* _Document text_:
* begin *

State District Judge Martha Tanner ruled late Monday to deny the City of San Antonio’s motions for summary judgment in its lawsuits against the local police and fire unions.

Within the last month, Tanner has heard the City’s case against the 10-year evergreen clause in its collective bargaining agreements with the San Antonio Police Officers Association (SAPOA) and the San Antonio Professional Firefighters Association (SAPFA). Tanner also heard arguments from attorneys representing the two unions.

“This is total vindication for police officers and their families,” stated a post on SAPOA’s Facebook page celebrating the ruling.

Following Monday’s ruling, City Manager Sheryl Sculley wrote Mayor Ivy Taylor and City Council a brief memo, saying that while the City disagreed with Tanner’s ruling, it was not a surprise.

“It was expected that whichever side lost at the district court level would appeal to a higher court,” Sculley noted in the memo.

“The City’s legal team has always felt that our chances get better the higher we go in the court system, given the strength of our position and the significance of the constitutional issue at stake,” Sculley added. Sculley also said the City has spent less than $200,000 on the lawsuits to date.

Much of the City’s argument against the clause in the unions’ collective bargaining agreements is that the unusually long evergreen clause prolongs existing salary and benefit terms and could result in a planned debt for the City. Taylor issued a statement, saying negotiations are the better way to go for all sides.

* end *

* _Given instruction 1_:
Answer these questions from the article on the union lawsuits:
(a) Which judge denied the City's motions for summary judgment?
(b) According to Sculley, how much has the City spent on the lawsuits so far?
(c) In Taylor's statement, what is the better way to go for all sides?
The records below are unrelated to the article about the union lawsuits.

* _Listed records_:
* begin *

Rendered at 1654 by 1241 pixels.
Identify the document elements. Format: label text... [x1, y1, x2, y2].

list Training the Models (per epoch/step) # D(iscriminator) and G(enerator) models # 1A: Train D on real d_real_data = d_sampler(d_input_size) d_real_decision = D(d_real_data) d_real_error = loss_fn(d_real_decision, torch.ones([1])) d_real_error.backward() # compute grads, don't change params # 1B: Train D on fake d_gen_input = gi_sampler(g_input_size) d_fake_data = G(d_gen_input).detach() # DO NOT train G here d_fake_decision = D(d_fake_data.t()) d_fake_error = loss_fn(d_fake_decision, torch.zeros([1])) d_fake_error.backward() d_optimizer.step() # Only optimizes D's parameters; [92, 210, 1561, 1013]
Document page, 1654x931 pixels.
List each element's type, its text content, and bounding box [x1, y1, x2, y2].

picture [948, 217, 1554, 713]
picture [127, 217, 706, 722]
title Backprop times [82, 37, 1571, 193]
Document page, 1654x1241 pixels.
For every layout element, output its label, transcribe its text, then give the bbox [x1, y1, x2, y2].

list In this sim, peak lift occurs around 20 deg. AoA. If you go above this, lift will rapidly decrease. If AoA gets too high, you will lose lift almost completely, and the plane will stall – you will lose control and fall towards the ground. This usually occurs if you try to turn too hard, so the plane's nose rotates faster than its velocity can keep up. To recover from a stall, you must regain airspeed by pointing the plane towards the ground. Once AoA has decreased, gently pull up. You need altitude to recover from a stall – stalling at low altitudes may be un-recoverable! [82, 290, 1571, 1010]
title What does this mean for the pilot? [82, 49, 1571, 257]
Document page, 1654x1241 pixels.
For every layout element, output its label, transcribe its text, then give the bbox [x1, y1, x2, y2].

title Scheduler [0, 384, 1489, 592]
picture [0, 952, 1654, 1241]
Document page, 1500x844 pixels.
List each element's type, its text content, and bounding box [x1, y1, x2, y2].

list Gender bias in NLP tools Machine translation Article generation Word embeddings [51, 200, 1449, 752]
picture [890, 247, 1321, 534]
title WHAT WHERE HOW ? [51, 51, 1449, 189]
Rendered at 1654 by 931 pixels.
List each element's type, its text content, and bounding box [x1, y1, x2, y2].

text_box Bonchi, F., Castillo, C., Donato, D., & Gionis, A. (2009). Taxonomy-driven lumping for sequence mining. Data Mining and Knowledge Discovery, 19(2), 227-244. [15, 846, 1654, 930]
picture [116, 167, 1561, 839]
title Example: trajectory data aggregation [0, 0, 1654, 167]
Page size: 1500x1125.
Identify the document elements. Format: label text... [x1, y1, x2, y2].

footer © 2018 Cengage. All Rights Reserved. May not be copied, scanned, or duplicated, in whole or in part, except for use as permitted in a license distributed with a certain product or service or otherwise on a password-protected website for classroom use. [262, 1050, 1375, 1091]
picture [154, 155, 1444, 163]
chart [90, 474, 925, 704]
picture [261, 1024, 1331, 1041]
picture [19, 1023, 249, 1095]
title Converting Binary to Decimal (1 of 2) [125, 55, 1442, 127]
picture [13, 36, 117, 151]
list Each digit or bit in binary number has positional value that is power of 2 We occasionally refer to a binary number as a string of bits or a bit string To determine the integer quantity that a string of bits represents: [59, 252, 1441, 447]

* end *

* _Given instruction 2_:
Turn the lines of the records into a numbered list, starting with the first line of the records and going on through the line that contains "title WHAT WHERE HOW ? [51, 51, 1449, 189]". Leave out blank lines.

* _Written answer 1_:
(a) State District Judge Martha Tanner
(b) Less than $200,000
(c) Negotiations

* _Written answer 2_:
1. Rendered at 1654 by 1241 pixels.
2. Identify the document elements. Format: label text... [x1, y1, x2, y2].
3. list Training the Models (per epoch/step) # D(iscriminator) and G(enerator) models # 1A: Train D on real d_real_data = d_sampler(d_input_size) d_real_decision = D(d_real_data) d_real_error = loss_fn(d_real_decision, torch.ones([1])) d_real_error.backward() # compute grads, don't change params # 1B: Train D on fake d_gen_input = gi_sampler(g_input_size) d_fake_data = G(d_gen_input).detach() # DO NOT train G here d_fake_decision = D(d_fake_data.t()) d_fake_error = loss_fn(d_fake_decision, torch.zeros([1])) d_fake_error.backward() d_optimizer.step() # Only optimizes D's parameters; [92, 210, 1561, 1013]
4. Document page, 1654x931 pixels.
5. List each element's type, its text content, and bounding box [x1, y1, x2, y2].
6. picture [948, 217, 1554, 713]
7. picture [127, 217, 706, 722]
8. title Backprop times [82, 37, 1571, 193]
9. Document page, 1654x1241 pixels.
10. For every layout element, output its label, transcribe its text, then give the bbox [x1, y1, x2, y2].
11. list In this sim, peak lift occurs around 20 deg. AoA. If you go above this, lift will rapidly decrease. If AoA gets too high, you will lose lift almost completely, and the plane will stall – you will lose control and fall towards the ground. This usually occurs if you try to turn too hard, so the plane's nose rotates faster than its velocity can keep up. To recover from a stall, you must regain airspeed by pointing the plane towards the ground. Once AoA has decreased, gently pull up. You need altitude to recover from a stall – stalling at low altitudes may be un-recoverable! [82, 290, 1571, 1010]
12. title What does this mean for the pilot? [82, 49, 1571, 257]
13. Document page, 1654x1241 pixels.
14. For every layout element, output its label, transcribe its text, then give the bbox [x1, y1, x2, y2].
15. title Scheduler [0, 384, 1489, 592]
16. picture [0, 952, 1654, 1241]
17. Document page, 1500x844 pixels.
18. List each element's type, its text content, and bounding box [x1, y1, x2, y2].
19. list Gender bias in NLP tools Machine translation Article generation Word embeddings [51, 200, 1449, 752]
20. picture [890, 247, 1321, 534]
21. title WHAT WHERE HOW ? [51, 51, 1449, 189]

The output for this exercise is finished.